Ainsi, pour ne pas perdre trop de temps sur des questions finalement insignifiantes, une bonne routine peut être de planifier sa journée en identifiant quelles sont les tâches vraiment importantes que l’on souhaite avoir accompli aujourd’hui, et s’octroyer un délai maximal pour les exécuter. De cette façon, les sujets plus futiles seront nécessairement cantonnés au temps qu’il nous reste. En réunion, cela peut être fixer une feuille de route et s’y tenir, en commençant par les plus “gros” sujets et en évitant d’aborder ceux qui ne méritent pas de l’être. Car le meilleur moyen de ne pas se retrouver avec une foule d’avis différents sur une thématique finalement peu importante reste encore… de la garder pour soi.

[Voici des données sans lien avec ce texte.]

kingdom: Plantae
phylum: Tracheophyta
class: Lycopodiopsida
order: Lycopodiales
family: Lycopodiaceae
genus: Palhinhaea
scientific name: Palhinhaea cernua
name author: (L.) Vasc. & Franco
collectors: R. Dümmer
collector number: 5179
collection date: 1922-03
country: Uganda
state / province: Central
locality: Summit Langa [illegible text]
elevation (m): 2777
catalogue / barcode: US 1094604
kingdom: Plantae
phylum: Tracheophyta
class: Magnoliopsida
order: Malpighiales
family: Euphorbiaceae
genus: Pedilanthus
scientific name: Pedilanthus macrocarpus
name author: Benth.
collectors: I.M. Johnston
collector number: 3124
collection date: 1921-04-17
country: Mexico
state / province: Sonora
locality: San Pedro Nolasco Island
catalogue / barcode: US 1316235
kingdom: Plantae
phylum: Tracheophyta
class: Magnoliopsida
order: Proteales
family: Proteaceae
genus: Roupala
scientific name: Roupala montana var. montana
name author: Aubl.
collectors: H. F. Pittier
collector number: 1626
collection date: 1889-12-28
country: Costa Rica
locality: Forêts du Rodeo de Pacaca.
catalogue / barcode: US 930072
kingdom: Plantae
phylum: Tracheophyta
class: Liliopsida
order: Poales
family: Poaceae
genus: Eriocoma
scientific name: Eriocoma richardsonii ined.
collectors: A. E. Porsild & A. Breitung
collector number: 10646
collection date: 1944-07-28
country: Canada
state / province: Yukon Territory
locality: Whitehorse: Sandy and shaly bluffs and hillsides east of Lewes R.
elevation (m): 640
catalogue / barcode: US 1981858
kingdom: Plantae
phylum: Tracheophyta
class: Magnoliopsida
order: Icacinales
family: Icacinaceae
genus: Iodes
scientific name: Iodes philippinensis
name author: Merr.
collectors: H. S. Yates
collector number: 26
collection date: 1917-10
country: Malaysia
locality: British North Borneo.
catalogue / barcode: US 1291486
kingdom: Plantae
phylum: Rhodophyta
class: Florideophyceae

Faire en sorte que notre choix, quel qu’il soit, s’avère être le bon

Dans le cas où une prise de décision est nécessaire, il faut garder en tête qu’il n’existe ni bonne ni mauvaise décision, comme le rappelle Ed Batista, professeur à la Graduate School of Business de l’université Stanford dans un article de la Harvard Business Review. « Se contenter de sélectionner la « meilleure » option ne garantit pas que les choses vont bien tourner à long terme, tout comme opter pour un choix moins optimal ne nous condamne pas à l’échec ou au malheur. C’est ce qui se produit par la suite (dans les prochains jours, mois et années) qui détermine en fin de compte si une décision donnée était « bonne », explique le coach.

Ainsi, quand on se sent embarqué dans une question qui ne mérite pas qu’on lui accorde autant de temps, une bonne option est de se demander si le résultat a vraiment beaucoup d’importance. Est-ce que la décision que l’on a prise par rapport à ce sujet aura encore une importance d’ici quelques années ? Implique-t-elle un changement irréversible ? Il y a-t-il de grands enjeux derrière cette décision ? Si la réponse est non, vous savez que vous n’avez pas y accorder plus de temps que cela. Pour Ed Battista, mieux vaut se concentrer sur l’effort que l’on produira une fois la décision prise afin que notre choix se révèle être le bon, plutôt que sur la décision elle-même. Ainsi, pour reprendre l’exemple de la réunion, plutôt que de se torturer les méninges à savoir à quelle heure vous devez fixer cette réunion, mieux vaut la fixer une bonne fois pour toutes, et ensuite la préparer au mieux pour qu’elle se déroule dans les meilleures conditions, quel que soit l’horaire choisi.

Si les sujets futiles nous prennent du temps, c’est donc bien souvent parce qu’on choisit de leur accorder trop d’importance. Relativiser, se fixer des deadlines et se faire confiance sont les meilleurs moyen de ne pas passer trop de temps à réfléchir à des questions qui n’en valent pas la peine. Comme le fait de choisir cette veste bleue, par exemple.